Print the entries that appear below, exactly as written and without their pictures.
○ ○ ○ ○
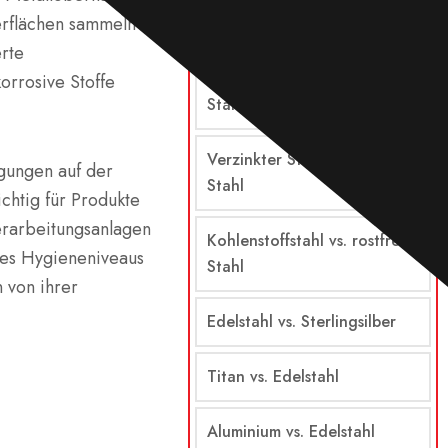
erflächen sammeln
Stahl vs. Edelstahl
erte
Legierter Stahl vs. rostfreier
korrosive Stoffe
Stahl
Verzinkter Stahl vs. rostfreier
gungen auf der
Stahl
chtig für Produkte
verarbeitungsanlagen
Kohlenstoffstahl vs. rostfreier
des Hygieneniveaus
Stahl
 von ihrer
Edelstahl vs. Sterlingsilber
Titan vs. Edelstahl
Aluminium vs. Edelstahl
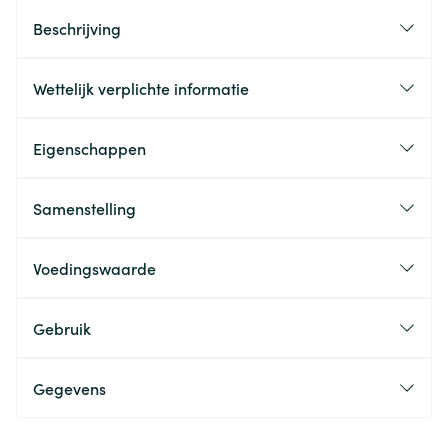
Beschrijving
Wettelijk verplichte informatie
Eigenschappen
Samenstelling
Voedingswaarde
Gebruik
Gegevens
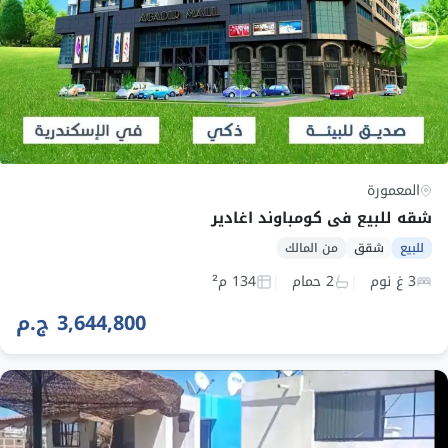
المعمورة
شقه للبيع في كومباوند اغادير
للبيع
شقق
من المالك
3 غ نوم
2 حمام
134 م²
3,644,800 ج.م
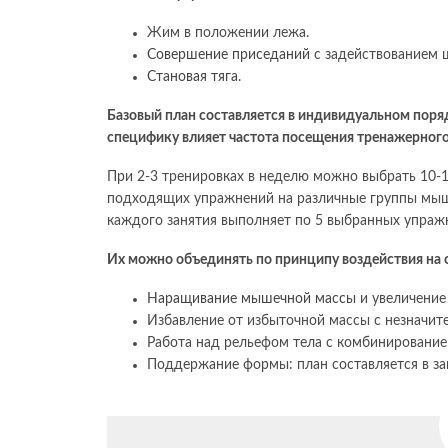
Жим в положении лежа.
Совершение приседаний
с задействованием 
Становая тяга
.
Базовый план составляется в индивидуальном поряд
специфику влияет частота посещения тренажерного
При 2-3 тренировках в неделю можно выбрать 10-
подходящих упражнений на различные группы мыш
каждого занятия выполняет по 5 выбранных упраж
Их можно объединять по принципу воздействия на о
Наращивание мышечной массы
и увеличение
Избавление от избыточной массы с незначите
Работа над рельефом тела с комбинировани
Поддержание формы: план составляется в за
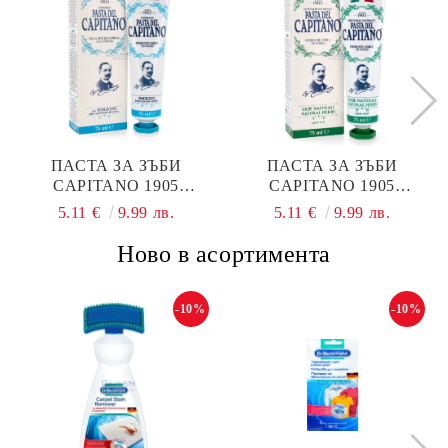
ПАСТА ЗА ЗЪБИ
ПАСТА ЗА ЗЪБИ
CAPITANO 1905
CAPITANO 1905
SMOKERS 75МЛ.
NATURAL HERBS 75МЛ.
5.11 €
9.99 лв.
5.11 €
9.99 лв.
Ново в асортимента
-10%
-10%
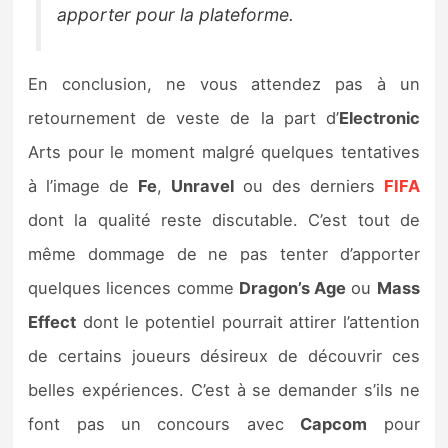
apporter pour la plateforme.
En conclusion, ne vous attendez pas à un
retournement de veste de la part d’
Electronic
Arts pour le moment malgré quelques tentatives
à l’image de
Fe
,
Unravel
ou des derniers
FIFA
dont la qualité reste discutable. C’est tout de
même dommage de ne pas tenter d’apporter
quelques licences comme
Dragon’s Age
ou
Mass
Effect
dont le potentiel pourrait attirer l’attention
de certains joueurs désireux de découvrir ces
belles expériences. C’est à se demander s’ils ne
font pas un concours avec
Capcom
pour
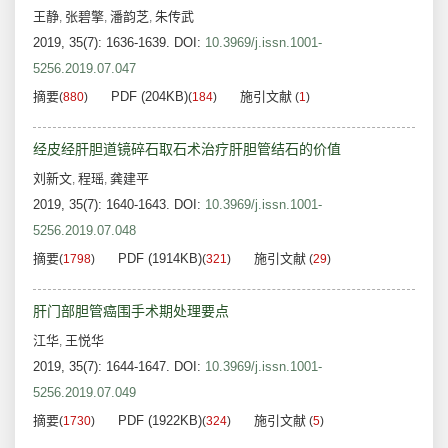
王静
张碧擎
潘韵芝
朱传武
,
,
,
2019, 35(7): 1636-1639.
DOI:
10.3969/j.issn.1001-
5256.2019.07.047
摘要
PDF (204KB)
施引文献
(
880
)
(
184
)
(
1
)
经皮经肝胆道镜碎石取石术治疗肝胆管结石的价值
刘新文
程瑶
龚建平
,
,
2019, 35(7): 1640-1643.
DOI:
10.3969/j.issn.1001-
5256.2019.07.048
摘要
PDF (1914KB)
施引文献
(
1798
)
(
321
)
(
29
)
肝门部胆管癌围手术期处理要点
江华
王悦华
,
2019, 35(7): 1644-1647.
DOI:
10.3969/j.issn.1001-
5256.2019.07.049
摘要
PDF (1922KB)
施引文献
(
1730
)
(
324
)
(
5
)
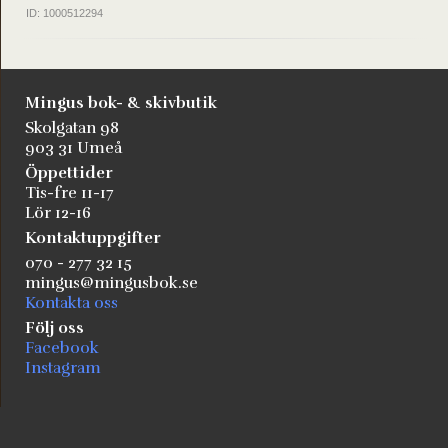
ID: 1000512294
Mingus bok- & skivbutik
Skolgatan 98
903 31 Umeå
Öppettider
Tis-fre 11-17
Lör 12-16
Kontaktuppgifter
070 - 277 32 15
mingus@mingusbok.se
Kontakta oss
Följ oss
Facebook
Instagram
○ ○ ○ ○
Exercise output:
erflächen sammeln
Stahl vs. Edelstahl
erte
Legierter Stahl vs. rostfreier
korrosive Stoffe
Stahl
Verzinkter Stahl vs. rostfreier
gungen auf der
Stahl
chtig für Produkte
verarbeitungsanlagen
Kohlenstoffstahl vs. rostfreier
des Hygieneniveaus
Stahl
 von ihrer
Edelstahl vs. Sterlingsilber
Titan vs. Edelstahl
Aluminium vs. Edelstahl
Beschrijving
Wettelijk verplichte informatie
Eigenschappen
Samenstelling
Voedingswaarde
Gebruik
Gegevens
المعمورة
شقه للبيع في كومباوند اغادير
للبيع
شقق
من المالك
3 غ نوم
2 حمام
134 م²
3,644,800 ج.م
Жим в положении лежа.
Совершение приседаний
с задействованием 
Становая тяга
.
Базовый план составляется в индивидуальном поряд
специфику влияет частота посещения тренажерного
При 2-3 тренировках в неделю можно выбрать 10-
подходящих упражнений на различные группы мыш
каждого занятия выполняет по 5 выбранных упраж
Их можно объединять по принципу воздействия на о
Наращивание мышечной массы
и увеличение
Избавление от избыточной массы с незначите
Работа над рельефом тела с комбинировани
Поддержание формы: план составляется в за
ПАСТА ЗА ЗЪБИ
ПАСТА ЗА ЗЪБИ
CAPITANO 1905
CAPITANO 1905
SMOKERS 75МЛ.
NATURAL HERBS 75МЛ.
5.11 €
9.99 лв.
5.11 €
9.99 лв.
Ново в асортимента
-10%
-10%
apporter pour la plateforme.
En conclusion, ne vous attendez pas à un
retournement de veste de la part d’
Electronic
Arts pour le moment malgré quelques tentatives
à l’image de
Fe
,
Unravel
ou des derniers
FIFA
dont la qualité reste discutable. C’est tout de
même dommage de ne pas tenter d’apporter
quelques licences comme
Dragon’s Age
ou
Mass
Effect
dont le potentiel pourrait attirer l’attention
de certains joueurs désireux de découvrir ces
belles expériences. C’est à se demander s’ils ne
font pas un concours avec
Capcom
pour
王静
张碧擎
潘韵芝
朱传武
,
,
,
2019, 35(7): 1636-1639.
DOI:
10.3969/j.issn.1001-
5256.2019.07.047
摘要
PDF (204KB)
施引文献
(
880
)
(
184
)
(
1
)
经皮经肝胆道镜碎石取石术治疗肝胆管结石的价值
刘新文
程瑶
龚建平
,
,
2019, 35(7): 1640-1643.
DOI:
10.3969/j.issn.1001-
5256.2019.07.048
摘要
PDF (1914KB)
施引文献
(
1798
)
(
321
)
(
29
)
肝门部胆管癌围手术期处理要点
江华
王悦华
,
2019, 35(7): 1644-1647.
DOI:
10.3969/j.issn.1001-
5256.2019.07.049
摘要
PDF (1922KB)
施引文献
(
1730
)
(
324
)
(
5
)
ID: 1000512294
Mingus bok- & skivbutik
Skolgatan 98
903 31 Umeå
Öppettider
Tis-fre 11-17
Lör 12-16
Kontaktuppgifter
070 - 277 32 15
mingus@mingusbok.se
Kontakta oss
Följ oss
Facebook
Instagram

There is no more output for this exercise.